(Information shown Opens)

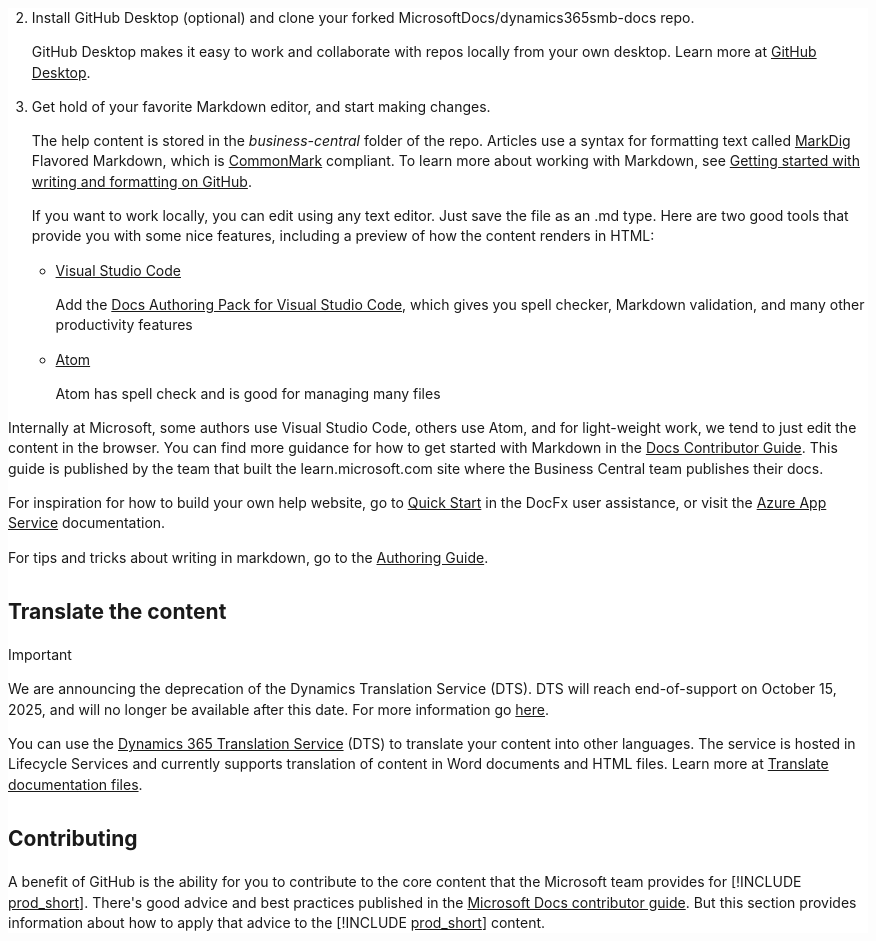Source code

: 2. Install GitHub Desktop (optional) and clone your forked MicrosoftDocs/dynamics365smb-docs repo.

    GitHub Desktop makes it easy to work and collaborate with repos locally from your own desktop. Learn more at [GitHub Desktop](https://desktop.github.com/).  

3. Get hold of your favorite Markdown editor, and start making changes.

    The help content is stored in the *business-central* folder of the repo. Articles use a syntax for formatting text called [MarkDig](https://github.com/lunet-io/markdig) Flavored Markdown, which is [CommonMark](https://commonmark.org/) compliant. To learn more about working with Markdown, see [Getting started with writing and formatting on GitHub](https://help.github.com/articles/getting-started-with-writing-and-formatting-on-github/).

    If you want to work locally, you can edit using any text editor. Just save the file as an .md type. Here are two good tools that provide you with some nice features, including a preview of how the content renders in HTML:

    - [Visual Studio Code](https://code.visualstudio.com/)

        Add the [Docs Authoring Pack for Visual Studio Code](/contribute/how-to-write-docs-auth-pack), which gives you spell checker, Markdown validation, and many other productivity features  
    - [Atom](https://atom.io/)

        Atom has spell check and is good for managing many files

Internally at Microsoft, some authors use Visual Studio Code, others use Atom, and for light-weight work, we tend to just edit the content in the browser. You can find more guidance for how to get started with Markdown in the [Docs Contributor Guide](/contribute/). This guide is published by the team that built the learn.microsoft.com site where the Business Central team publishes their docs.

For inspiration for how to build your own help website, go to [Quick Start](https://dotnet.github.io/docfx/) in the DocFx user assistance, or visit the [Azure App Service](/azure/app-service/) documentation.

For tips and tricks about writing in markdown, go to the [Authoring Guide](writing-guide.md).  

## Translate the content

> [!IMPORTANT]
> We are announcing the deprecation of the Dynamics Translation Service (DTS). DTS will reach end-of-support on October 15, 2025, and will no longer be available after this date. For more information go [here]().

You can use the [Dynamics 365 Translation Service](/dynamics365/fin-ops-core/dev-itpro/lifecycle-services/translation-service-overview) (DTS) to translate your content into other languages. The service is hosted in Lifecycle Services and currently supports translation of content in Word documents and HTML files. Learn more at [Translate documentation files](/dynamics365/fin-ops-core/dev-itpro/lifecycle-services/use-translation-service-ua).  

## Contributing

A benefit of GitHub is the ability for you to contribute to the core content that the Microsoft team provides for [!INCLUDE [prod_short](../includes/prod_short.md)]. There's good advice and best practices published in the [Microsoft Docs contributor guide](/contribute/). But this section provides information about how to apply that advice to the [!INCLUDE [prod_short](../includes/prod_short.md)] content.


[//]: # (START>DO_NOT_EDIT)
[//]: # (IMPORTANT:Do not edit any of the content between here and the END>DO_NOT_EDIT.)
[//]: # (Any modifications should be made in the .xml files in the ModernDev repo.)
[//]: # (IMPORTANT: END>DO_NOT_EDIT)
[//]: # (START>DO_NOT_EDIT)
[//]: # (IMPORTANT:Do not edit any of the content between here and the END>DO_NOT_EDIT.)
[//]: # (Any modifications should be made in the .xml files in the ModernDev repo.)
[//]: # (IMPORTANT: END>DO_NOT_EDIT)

(Information shown Closes)

**Directions**
Can you convert every line of the material above into a Markdown table with the columns Row and Text, numbering the rows and leaving out the blank lines and the pictures?

**Exercise result**
| Row | Text |
|---|---|
| 1 | Source code |
| 2 | : 2. Install GitHub Desktop (optional) and clone your forked MicrosoftDocs/dynamics365smb-docs repo. |
| 3 |     GitHub Desktop makes it easy to work and collaborate with repos locally from your own desktop. Learn more at [GitHub Desktop](https://desktop.github.com/).   |
| 4 | 3. Get hold of your favorite Markdown editor, and start making changes. |
| 5 |     The help content is stored in the *business-central* folder of the repo. Articles use a syntax for formatting text called [MarkDig](https://github.com/lunet-io/markdig) Flavored Markdown, which is [CommonMark](https://commonmark.org/) compliant. To learn more about working with Markdown, see [Getting started with writing and formatting on GitHub](https://help.github.com/articles/getting-started-with-writing-and-formatting-on-github/). |
| 6 |     If you want to work locally, you can edit using any text editor. Just save the file as an .md type. Here are two good tools that provide you with some nice features, including a preview of how the content renders in HTML: |
| 7 |     - [Visual Studio Code](https://code.visualstudio.com/) |
| 8 |         Add the [Docs Authoring Pack for Visual Studio Code](/contribute/how-to-write-docs-auth-pack), which gives you spell checker, Markdown validation, and many other productivity features   |
| 9 |     - [Atom](https://atom.io/) |
| 10 |         Atom has spell check and is good for managing many files |
| 11 | Internally at Microsoft, some authors use Visual Studio Code, others use Atom, and for light-weight work, we tend to just edit the content in the browser. You can find more guidance for how to get started with Markdown in the [Docs Contributor Guide](/contribute/). This guide is published by the team that built the learn.microsoft.com site where the Business Central team publishes their docs. |
| 12 | For inspiration for how to build your own help website, go to [Quick Start](https://dotnet.github.io/docfx/) in the DocFx user assistance, or visit the [Azure App Service](/azure/app-service/) documentation. |
| 13 | For tips and tricks about writing in markdown, go to the [Authoring Guide](writing-guide.md).   |
| 14 | ## Translate the content |
| 15 | > [!IMPORTANT] |
| 16 | > We are announcing the deprecation of the Dynamics Translation Service (DTS). DTS will reach end-of-support on October 15, 2025, and will no longer be available after this date. For more information go [here](). |
| 17 | You can use the [Dynamics 365 Translation Service](/dynamics365/fin-ops-core/dev-itpro/lifecycle-services/translation-service-overview) (DTS) to translate your content into other languages. The service is hosted in Lifecycle Services and currently supports translation of content in Word documents and HTML files. Learn more at [Translate documentation files](/dynamics365/fin-ops-core/dev-itpro/lifecycle-services/use-translation-service-ua).   |
| 18 | ## Contributing |
| 19 | A benefit of GitHub is the ability for you to contribute to the core content that the Microsoft team provides for [!INCLUDE [prod_short](../includes/prod_short.md)]. There's good advice and best practices published in the [Microsoft Docs contributor guide](/contribute/). But this section provides information about how to apply that advice to the [!INCLUDE [prod_short](../includes/prod_short.md)] content. |
| 20 | [//]: # (START>DO_NOT_EDIT) |
| 21 | [//]: # (IMPORTANT:Do not edit any of the content between here and the END>DO_NOT_EDIT.) |
| 22 | [//]: # (Any modifications should be made in the .xml files in the ModernDev repo.) |
| 23 | [//]: # (IMPORTANT: END>DO_NOT_EDIT) |
| 24 | [//]: # (START>DO_NOT_EDIT) |
| 25 | [//]: # (IMPORTANT:Do not edit any of the content between here and the END>DO_NOT_EDIT.) |
| 26 | [//]: # (Any modifications should be made in the .xml files in the ModernDev repo.) |
| 27 | [//]: # (IMPORTANT: END>DO_NOT_EDIT) |